Atos históricos da fundação da Igreja por Cristo



            A intenção e decisão consciente de criar a Igreja aparece em momentos sucessivos e em atos explícitos durante a vida de Jesus.

            O chamado especial de alguns discípulos (Mc 1,16-20//Mt 4,18-22; Lc 5,1-11; Jo 1,36-39; 15,16), e em seguida a escolha de doze entre eles aos quais comunica as suas faculdades, tendo Pedro à frente (Mc 3,14s). O número doze evoca as doze tribos que constituíram o antigo Israel (Mt 19,28; Lc 22,30). É possível que a intenção ainda não seja clara no momento do chamado, mas irá se tornar tal à medida que ficar evidente a recusa de Israel de reconhecer em Jesus o Messias. Jesus, rejeitado, era Messias sem povo; era preciso que adquirisse um povo através do resto de Israel que entra a formar o novo povo estabelecendo a conexão.



      Quais os dons e faculdades que Jesus transmitiu aos apóstolos?

      A sua presença eficaz (Mt 28,20) e a presença do Espírito (Jo 14,16s.25s; 15,26s; 16,7-15).

      A sua presença na eucaristia como sua memória a ser renovada (Lc 22,19; 1Co 11,24).

      A sua doutrina, palavra e oração (Mt 18,19s; Lc 11,1s).

      Uma estrutura baseada no colégio dos doze tendo Pedro à frente (Mc 3,13-19; Mt 16, 18s).
--------------------------------------------------
EXERCÍCIOS PROPOSTOS:
A. Reescreva de forma mais breve o parágrafo do trecho sobre a fundação da Igreja que começa com "O chamado especial de alguns discípulos", mantendo seus fatos principais.
B. De acordo com o trecho sobre a fundação da Igreja, o que o número doze evoca?
C. Transcreva do trecho sobre a fundação da Igreja a parte começando em "O chamado especial" e seguindo até "22,19; 1Co 11,24).".

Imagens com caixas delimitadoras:
--------------------------------------------------
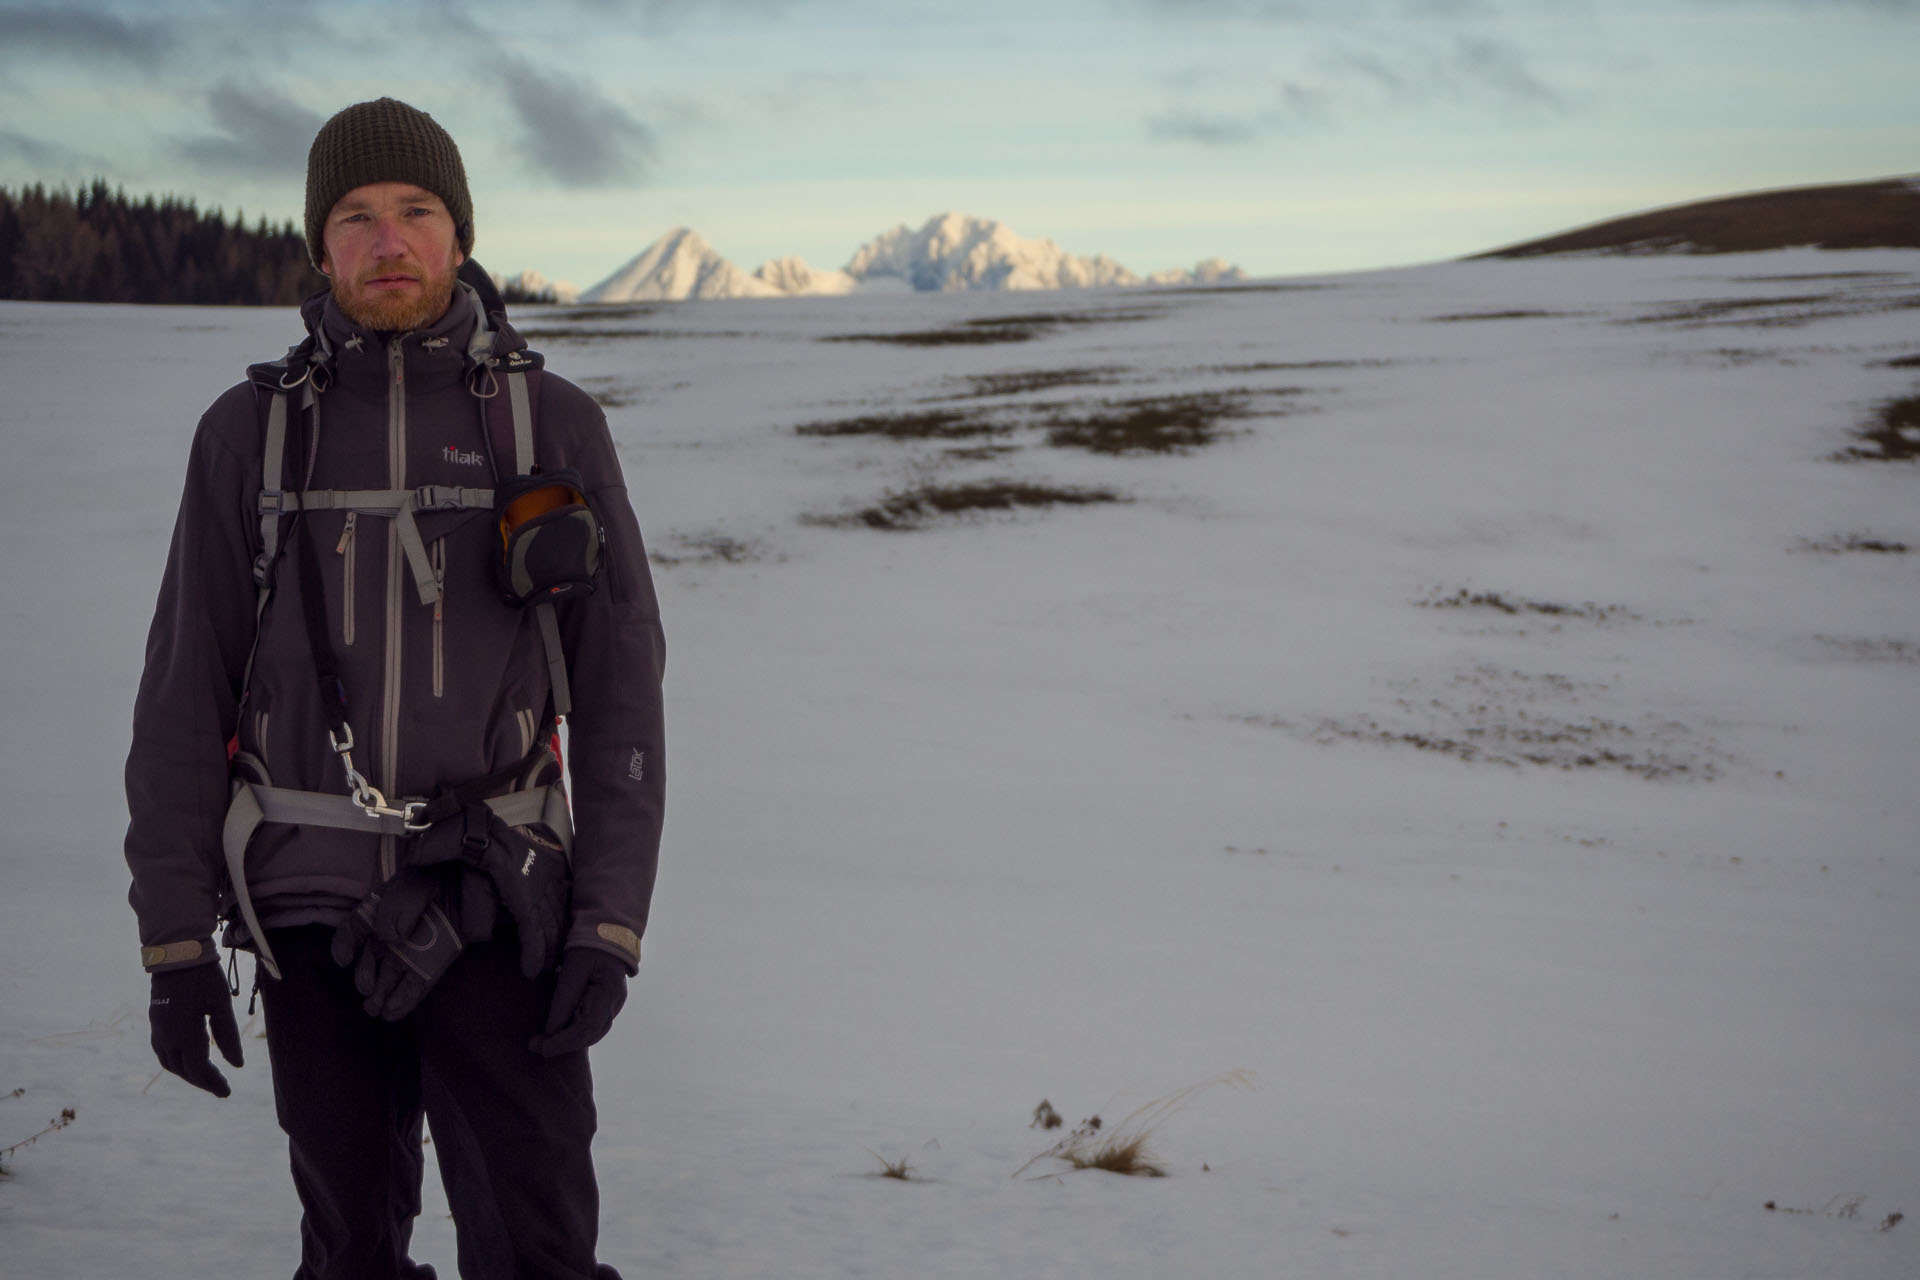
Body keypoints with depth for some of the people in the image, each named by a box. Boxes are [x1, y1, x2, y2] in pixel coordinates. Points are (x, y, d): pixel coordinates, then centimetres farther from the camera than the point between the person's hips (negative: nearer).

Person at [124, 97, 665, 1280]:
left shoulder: (557, 427, -1)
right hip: (312, 910, 1)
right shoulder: (249, 433, 1)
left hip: (490, 909, -1)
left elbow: (620, 687, -2)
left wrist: (613, 923, -10)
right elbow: (185, 697, 1)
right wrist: (174, 942, -4)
--------------------------------------------------
RESULTADOS:
A. Jesus chamou alguns discípulos e depois escolheu doze entre eles, aos quais comunicou suas faculdades, com Pedro à frente. O número doze evoca as doze tribos do antigo Israel. A intenção talvez não fosse clara no momento do chamado, mas tornou-se evidente à medida que Israel recusou reconhecer Jesus como o Messias. Rejeitado, Jesus era Messias sem povo e precisava adquirir um povo por meio do resto de Israel, que passa a formar o novo povo e estabelece a conexão.

B. As doze tribos que constituíram o antigo Israel.

C.
O chamado especial de alguns discípulos (Mc 1,16-20//Mt 4,18-22; Lc 5,1-11; Jo 1,36-39; 15,16), e em seguida a escolha de doze entre eles aos quais comunica as suas faculdades, tendo Pedro à frente (Mc 3,14s). O número doze evoca as doze tribos que constituíram o antigo Israel (Mt 19,28; Lc 22,30). É possível que a intenção ainda não seja clara no momento do chamado, mas irá se tornar tal à medida que ficar evidente a recusa de Israel de reconhecer em Jesus o Messias. Jesus, rejeitado, era Messias sem povo; era preciso que adquirisse um povo através do resto de Israel que entra a formar o novo povo estabelecendo a conexão.



      Quais os dons e faculdades que Jesus transmitiu aos apóstolos?

      A sua presença eficaz (Mt 28,20) e a presença do Espírito (Jo 14,16s.25s; 15,26s; 16,7-15).

      A sua presença na eucaristia como sua memória a ser renovada (Lc 22,19; 1Co 11,24).